WORK TO COMPLETE:
From the rows below, output the lines from the one containing "Pictorial art" through the one containing "Interactive", both included, as a Markdown table with the columns Number and Line text. Leave out any blank lines.

Saved data entries:
[Start of section]

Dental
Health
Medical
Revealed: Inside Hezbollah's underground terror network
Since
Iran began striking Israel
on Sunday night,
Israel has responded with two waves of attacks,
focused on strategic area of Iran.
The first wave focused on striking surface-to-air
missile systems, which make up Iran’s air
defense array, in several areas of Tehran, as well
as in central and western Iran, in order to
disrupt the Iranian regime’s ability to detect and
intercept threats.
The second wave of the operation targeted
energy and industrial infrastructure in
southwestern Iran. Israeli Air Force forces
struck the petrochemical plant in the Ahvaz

[End of section]
[Start of section]

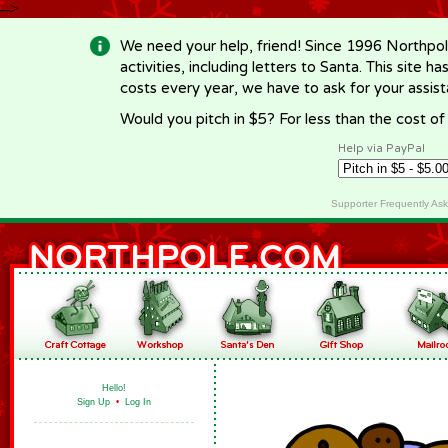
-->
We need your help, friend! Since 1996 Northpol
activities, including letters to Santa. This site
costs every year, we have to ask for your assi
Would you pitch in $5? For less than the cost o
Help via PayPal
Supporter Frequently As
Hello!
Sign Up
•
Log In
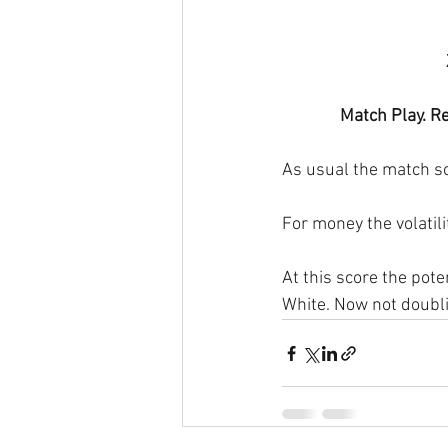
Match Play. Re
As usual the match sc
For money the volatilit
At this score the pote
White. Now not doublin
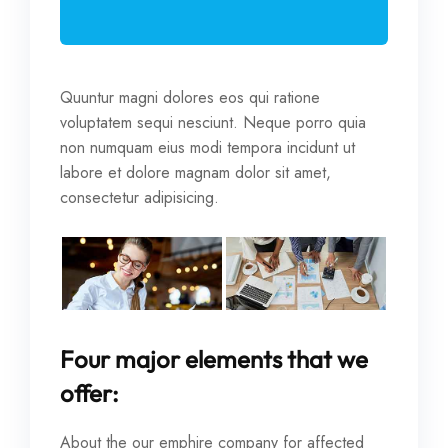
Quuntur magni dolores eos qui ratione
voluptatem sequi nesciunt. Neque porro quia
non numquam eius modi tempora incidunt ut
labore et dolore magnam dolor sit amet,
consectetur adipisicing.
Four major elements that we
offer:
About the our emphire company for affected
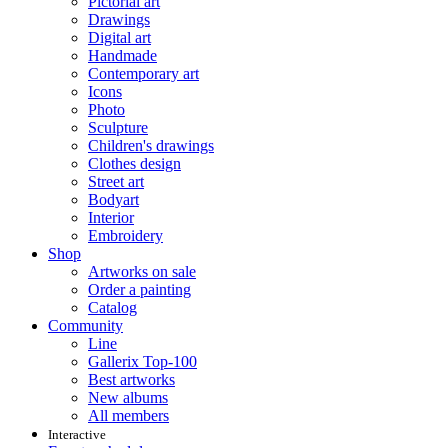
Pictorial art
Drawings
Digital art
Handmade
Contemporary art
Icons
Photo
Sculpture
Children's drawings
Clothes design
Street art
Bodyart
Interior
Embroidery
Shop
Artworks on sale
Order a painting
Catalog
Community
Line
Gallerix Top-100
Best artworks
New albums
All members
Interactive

[End of section]

RESPONSE:
| Number | Line text |
|---|---|
| 1 | Pictorial art |
| 2 | Drawings |
| 3 | Digital art |
| 4 | Handmade |
| 5 | Contemporary art |
| 6 | Icons |
| 7 | Photo |
| 8 | Sculpture |
| 9 | Children's drawings |
| 10 | Clothes design |
| 11 | Street art |
| 12 | Bodyart |
| 13 | Interior |
| 14 | Embroidery |
| 15 | Shop |
| 16 | Artworks on sale |
| 17 | Order a painting |
| 18 | Catalog |
| 19 | Community |
| 20 | Line |
| 21 | Gallerix Top-100 |
| 22 | Best artworks |
| 23 | New albums |
| 24 | All members |
| 25 | Interactive |